◆ **Instructions for the task**
Format the lines of the records from the line containing "Objektanfrage" up to and including the line containing "Sie haben noch" as a JSON list of strings, one string per line, omitting any blank lines.

◆ **Supplied records**
★ ★ ★
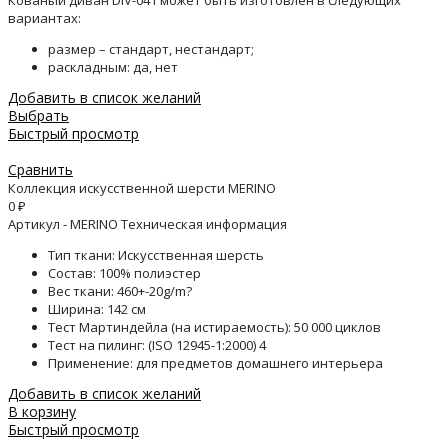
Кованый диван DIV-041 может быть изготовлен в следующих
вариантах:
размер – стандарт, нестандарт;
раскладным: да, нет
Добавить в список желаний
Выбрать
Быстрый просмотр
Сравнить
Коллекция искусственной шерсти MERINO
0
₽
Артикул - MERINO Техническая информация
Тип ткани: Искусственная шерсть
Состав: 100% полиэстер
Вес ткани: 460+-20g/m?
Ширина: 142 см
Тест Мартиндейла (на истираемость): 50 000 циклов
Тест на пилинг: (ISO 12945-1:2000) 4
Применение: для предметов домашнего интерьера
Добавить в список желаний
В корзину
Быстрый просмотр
★ ★ ★
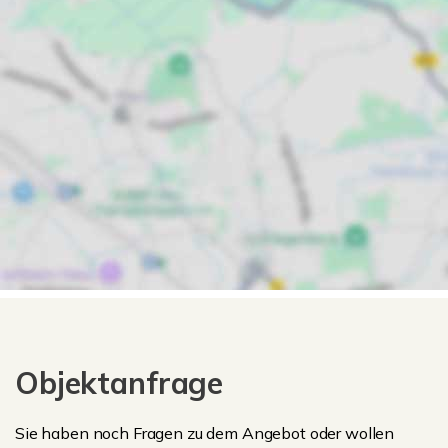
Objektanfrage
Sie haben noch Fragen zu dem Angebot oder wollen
★ ★ ★
◆ **Answer space**
[
  "Objektanfrage",
  "Sie haben noch Fragen zu dem Angebot oder wollen"
]